Втроем мы прошли коридором и вышли из казармы. Снег вокруг сверкал голубоватым пламенем, а небо было белым с огромным, лишенным четких очертаний синим кругом луны. Там, в казарме, казалось, что за стенами стоит глухая, черная ночь — как только начало смеркаться, окна завесили маскировочной бумагой. Когда мы вышли, морозный свет улицы, который сгущался лишь в глубине пространства, был неожидан, и мы постояли, привыкая к нему, вдыхая горький и свежий запах, как едкий перец, обжигающий полость рта. Пока мы так стояли и делали свое дело, за углом школы послышались голоса. Это был нестройный гул, но в нем можно было различить то женский всхлип, то слабый выкрик. Наверное, мы услышали этот гул одновременно и переглянулись, словно проверяя, не померещилось ли нам.
— А ну пошли, — решительно сказал Воеводин.
Мы свернули за угол. Здесь вдоль забора стояли женщины, их черные фигуры хорошо были видны: в телогрейках, обмотанные платками и другим тряпьем, они были похожи на больших диковинных птиц, которые сбились в общую стаю, образуя нечто вроде круга, и прижимались друг к другу спинами; неровным кольцом окружали их люди в солдатских шинелях. Над этой массой колыхались рваные клубы пара. Женщины ели. Одни грызли сухари, другие слизывали с ладоней крошки, некоторые выскребали из котелков давешнюю капустную похлебку. В этой небольшой толпе мы увидели Кошкина. Одной рукой он держал вещмешок, а вторую протянул, подставив ладонь, чтоб женщина, которая стояла рядом с ним и грызла сухарь, не обронила крошек.

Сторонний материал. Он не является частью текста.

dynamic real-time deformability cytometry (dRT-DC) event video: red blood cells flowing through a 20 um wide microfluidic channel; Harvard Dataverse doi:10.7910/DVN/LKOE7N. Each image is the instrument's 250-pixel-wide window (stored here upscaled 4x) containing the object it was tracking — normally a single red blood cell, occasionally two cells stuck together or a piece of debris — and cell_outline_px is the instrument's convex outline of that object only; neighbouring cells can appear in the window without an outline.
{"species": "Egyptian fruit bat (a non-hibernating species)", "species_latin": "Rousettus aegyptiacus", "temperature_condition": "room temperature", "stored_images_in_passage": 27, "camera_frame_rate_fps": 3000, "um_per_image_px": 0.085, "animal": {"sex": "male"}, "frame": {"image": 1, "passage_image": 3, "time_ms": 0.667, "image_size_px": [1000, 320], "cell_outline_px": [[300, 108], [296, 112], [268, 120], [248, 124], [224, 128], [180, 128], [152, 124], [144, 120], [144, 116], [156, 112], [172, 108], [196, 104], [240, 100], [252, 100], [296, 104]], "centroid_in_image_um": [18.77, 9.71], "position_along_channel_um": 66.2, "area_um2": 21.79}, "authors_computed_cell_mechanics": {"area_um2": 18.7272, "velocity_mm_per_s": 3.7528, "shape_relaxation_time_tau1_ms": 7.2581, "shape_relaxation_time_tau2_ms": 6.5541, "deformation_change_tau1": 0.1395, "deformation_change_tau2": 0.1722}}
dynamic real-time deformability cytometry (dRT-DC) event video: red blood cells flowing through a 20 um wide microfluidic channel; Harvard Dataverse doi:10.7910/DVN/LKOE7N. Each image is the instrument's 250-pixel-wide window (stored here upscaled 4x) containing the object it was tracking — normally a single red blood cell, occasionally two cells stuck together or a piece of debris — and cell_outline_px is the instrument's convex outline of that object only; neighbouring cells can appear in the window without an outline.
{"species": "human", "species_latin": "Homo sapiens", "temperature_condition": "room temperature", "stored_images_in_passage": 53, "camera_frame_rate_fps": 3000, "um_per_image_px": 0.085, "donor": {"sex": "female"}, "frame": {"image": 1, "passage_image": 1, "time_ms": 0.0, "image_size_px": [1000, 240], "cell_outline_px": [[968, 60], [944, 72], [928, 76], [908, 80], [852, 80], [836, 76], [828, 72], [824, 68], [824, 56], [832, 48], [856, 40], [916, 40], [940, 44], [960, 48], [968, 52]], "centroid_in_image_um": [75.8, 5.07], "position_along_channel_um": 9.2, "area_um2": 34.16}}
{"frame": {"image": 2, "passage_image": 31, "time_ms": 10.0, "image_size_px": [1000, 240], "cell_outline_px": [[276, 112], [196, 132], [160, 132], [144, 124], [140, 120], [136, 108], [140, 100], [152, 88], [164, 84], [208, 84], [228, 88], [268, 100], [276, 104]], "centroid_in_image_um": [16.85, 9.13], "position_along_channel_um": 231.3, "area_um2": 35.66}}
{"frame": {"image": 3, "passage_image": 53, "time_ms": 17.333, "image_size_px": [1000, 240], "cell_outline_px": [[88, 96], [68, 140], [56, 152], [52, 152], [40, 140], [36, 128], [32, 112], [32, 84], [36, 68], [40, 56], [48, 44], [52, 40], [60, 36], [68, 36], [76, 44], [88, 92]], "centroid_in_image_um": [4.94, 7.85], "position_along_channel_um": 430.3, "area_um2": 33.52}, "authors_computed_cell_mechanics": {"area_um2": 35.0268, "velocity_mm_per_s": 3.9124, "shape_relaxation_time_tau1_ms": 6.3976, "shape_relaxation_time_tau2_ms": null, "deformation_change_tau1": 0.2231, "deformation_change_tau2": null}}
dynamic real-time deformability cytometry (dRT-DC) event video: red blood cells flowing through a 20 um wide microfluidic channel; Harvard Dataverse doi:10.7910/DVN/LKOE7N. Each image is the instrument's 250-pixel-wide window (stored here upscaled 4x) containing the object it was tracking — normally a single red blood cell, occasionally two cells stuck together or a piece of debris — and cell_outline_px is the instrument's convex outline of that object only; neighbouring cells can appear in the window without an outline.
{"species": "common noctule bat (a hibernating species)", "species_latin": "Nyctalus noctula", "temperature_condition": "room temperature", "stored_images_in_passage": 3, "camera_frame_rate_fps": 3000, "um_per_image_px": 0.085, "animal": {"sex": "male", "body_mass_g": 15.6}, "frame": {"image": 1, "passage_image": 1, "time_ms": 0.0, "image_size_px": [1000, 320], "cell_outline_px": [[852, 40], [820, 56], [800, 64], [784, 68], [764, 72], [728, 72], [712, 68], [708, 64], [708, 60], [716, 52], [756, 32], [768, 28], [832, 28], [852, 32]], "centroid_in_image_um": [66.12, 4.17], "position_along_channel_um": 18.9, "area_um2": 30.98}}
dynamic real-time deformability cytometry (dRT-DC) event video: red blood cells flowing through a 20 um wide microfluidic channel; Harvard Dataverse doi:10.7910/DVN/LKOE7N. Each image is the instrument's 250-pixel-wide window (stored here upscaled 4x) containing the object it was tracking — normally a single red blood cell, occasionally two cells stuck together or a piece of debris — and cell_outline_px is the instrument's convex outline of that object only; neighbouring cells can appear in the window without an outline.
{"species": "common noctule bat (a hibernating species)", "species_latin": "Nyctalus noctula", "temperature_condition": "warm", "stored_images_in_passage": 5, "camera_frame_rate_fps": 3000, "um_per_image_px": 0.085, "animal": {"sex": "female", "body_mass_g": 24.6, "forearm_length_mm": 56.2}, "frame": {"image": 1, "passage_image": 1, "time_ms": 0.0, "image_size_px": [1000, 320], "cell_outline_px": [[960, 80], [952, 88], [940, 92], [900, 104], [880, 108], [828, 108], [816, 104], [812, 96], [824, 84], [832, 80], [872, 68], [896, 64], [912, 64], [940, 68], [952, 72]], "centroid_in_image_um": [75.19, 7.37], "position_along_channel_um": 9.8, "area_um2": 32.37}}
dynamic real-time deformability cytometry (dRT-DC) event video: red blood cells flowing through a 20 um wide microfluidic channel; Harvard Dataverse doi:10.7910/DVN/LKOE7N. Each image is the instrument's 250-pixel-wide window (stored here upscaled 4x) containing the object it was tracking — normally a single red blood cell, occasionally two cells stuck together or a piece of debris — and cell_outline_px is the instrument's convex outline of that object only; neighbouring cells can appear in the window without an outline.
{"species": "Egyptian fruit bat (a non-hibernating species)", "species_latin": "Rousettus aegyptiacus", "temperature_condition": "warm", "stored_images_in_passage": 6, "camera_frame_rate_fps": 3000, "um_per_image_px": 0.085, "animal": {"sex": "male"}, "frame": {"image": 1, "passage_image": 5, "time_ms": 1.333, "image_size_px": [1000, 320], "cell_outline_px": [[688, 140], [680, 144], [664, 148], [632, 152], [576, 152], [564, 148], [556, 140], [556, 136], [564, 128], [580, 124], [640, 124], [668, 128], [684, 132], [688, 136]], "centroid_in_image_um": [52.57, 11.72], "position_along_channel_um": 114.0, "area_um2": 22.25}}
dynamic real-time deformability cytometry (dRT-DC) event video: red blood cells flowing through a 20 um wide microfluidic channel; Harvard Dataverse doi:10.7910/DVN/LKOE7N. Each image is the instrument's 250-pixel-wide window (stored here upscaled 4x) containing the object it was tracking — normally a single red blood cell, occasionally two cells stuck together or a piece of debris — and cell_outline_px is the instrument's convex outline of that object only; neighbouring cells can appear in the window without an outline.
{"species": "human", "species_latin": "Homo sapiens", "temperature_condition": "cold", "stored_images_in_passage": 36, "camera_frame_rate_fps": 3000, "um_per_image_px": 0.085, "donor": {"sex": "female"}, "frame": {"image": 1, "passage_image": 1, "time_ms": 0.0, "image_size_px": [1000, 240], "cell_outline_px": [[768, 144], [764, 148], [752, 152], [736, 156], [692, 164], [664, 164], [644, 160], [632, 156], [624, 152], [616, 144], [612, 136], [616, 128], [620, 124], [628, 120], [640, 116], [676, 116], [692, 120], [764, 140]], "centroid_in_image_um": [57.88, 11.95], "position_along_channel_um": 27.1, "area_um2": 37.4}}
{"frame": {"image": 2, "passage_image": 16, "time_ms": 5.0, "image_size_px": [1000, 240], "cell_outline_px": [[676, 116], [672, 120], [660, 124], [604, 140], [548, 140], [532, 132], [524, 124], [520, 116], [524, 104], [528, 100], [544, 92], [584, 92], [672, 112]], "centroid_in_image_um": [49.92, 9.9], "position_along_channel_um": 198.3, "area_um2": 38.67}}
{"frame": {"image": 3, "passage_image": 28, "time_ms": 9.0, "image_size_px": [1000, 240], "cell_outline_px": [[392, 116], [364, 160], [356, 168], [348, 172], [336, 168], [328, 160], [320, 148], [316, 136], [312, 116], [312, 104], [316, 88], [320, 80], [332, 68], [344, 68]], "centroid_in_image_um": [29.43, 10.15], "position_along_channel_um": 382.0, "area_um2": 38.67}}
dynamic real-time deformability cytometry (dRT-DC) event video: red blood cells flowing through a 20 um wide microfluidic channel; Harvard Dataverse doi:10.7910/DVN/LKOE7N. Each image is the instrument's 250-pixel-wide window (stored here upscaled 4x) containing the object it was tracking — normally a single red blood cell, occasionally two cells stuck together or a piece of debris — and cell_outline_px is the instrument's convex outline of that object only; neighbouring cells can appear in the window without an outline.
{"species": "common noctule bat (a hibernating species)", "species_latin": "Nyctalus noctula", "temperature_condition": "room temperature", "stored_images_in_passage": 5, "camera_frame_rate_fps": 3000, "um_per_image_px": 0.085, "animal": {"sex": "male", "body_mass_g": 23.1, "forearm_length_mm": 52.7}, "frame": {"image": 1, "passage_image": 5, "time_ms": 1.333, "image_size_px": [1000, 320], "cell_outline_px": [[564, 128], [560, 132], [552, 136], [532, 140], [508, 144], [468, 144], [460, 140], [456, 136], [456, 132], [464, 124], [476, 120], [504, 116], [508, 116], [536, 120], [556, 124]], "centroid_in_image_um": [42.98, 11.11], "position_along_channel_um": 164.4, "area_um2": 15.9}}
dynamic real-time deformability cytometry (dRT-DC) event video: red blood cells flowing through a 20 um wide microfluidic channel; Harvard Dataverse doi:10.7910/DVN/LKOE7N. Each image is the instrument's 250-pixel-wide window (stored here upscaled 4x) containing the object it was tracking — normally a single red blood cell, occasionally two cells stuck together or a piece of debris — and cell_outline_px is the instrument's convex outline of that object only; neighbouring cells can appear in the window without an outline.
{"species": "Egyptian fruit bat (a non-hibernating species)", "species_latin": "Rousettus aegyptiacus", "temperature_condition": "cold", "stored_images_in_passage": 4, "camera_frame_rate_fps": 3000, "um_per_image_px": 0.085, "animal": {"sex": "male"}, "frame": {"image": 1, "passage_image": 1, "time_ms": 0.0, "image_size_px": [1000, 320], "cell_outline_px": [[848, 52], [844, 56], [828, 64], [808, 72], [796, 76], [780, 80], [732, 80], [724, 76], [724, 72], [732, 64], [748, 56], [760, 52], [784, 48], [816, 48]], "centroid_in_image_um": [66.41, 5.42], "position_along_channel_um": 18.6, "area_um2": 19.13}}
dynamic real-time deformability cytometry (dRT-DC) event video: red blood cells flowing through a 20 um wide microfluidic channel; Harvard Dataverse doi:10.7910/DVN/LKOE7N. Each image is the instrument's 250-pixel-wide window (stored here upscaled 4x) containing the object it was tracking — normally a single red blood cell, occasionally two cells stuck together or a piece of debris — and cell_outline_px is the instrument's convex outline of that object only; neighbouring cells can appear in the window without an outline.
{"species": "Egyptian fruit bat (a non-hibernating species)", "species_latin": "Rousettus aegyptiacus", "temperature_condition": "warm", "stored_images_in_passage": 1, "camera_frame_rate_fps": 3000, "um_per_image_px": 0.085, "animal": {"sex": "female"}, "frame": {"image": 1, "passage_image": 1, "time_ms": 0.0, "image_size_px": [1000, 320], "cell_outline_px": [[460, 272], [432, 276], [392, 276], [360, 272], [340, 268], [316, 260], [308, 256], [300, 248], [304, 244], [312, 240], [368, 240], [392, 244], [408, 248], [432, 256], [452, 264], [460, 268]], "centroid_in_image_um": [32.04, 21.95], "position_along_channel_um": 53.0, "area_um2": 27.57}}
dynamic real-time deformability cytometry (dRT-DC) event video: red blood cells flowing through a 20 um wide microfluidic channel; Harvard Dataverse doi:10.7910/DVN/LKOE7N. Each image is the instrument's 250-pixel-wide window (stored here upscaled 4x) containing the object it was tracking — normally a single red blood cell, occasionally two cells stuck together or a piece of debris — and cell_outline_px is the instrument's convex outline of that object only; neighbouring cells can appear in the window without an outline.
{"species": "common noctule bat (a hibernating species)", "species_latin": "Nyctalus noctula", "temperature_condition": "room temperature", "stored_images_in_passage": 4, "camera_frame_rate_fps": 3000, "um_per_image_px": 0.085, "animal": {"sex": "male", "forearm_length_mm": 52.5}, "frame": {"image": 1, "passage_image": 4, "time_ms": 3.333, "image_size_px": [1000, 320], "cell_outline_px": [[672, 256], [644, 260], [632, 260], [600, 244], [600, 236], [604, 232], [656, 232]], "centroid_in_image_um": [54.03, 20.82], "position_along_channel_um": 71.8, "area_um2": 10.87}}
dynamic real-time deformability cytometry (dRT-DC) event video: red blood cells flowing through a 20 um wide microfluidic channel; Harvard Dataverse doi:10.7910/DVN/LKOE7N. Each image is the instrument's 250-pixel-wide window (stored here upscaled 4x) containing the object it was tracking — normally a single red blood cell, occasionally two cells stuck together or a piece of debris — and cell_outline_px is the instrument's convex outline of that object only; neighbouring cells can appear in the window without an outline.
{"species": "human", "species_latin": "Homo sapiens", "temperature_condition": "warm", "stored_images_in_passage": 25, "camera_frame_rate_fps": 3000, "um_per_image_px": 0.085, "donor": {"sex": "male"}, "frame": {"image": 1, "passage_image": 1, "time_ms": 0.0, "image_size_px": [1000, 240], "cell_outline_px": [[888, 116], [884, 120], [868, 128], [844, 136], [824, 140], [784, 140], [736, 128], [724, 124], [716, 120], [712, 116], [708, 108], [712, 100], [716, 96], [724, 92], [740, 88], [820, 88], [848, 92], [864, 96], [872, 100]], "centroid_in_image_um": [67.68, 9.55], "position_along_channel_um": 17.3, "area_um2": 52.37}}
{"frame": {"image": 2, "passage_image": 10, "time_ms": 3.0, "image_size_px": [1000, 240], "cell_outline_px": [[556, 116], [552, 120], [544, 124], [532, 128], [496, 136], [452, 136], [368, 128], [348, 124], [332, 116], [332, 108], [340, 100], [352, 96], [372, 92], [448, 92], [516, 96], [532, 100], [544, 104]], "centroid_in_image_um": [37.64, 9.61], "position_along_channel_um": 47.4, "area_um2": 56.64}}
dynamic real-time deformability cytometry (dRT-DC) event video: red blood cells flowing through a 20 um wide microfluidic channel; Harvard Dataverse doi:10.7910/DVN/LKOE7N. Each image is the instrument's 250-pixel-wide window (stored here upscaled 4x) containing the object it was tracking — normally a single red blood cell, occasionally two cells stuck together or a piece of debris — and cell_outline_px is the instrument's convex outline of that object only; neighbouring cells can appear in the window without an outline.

Мы стояли совсем близко от них, но они не обращали на нас внимания.
Я сразу понял, что происходило здесь. У всех ребят, кто был в нашем батальоне, отцы, матери, сестры жили далеко от этого города, а вот у тех, кого совсем недавно призвали и давали нам в пополнение, родные были тут же, и они приходили сюда к казарме, чтобы получить хоть кроху от солдатского пайка, потому что он побольше, чем гражданский.
Женщина, которая стояла рядом с Кошкиным, подняла голову, приоткрыв рот, и он бережно ссыпал ей с ладони все, что на нее попало. И когда она вот так откинула голову, мы хорошо увидели ее белое, немного вытянутое, с большими глазами лицо: оно было молодое, и если бы не эти глаза, совсем такое, как у мраморных греческих богинь, копии которых всегда стоят, стыдливо прикрыв груди, в каждом областном музее изобразительных искусств.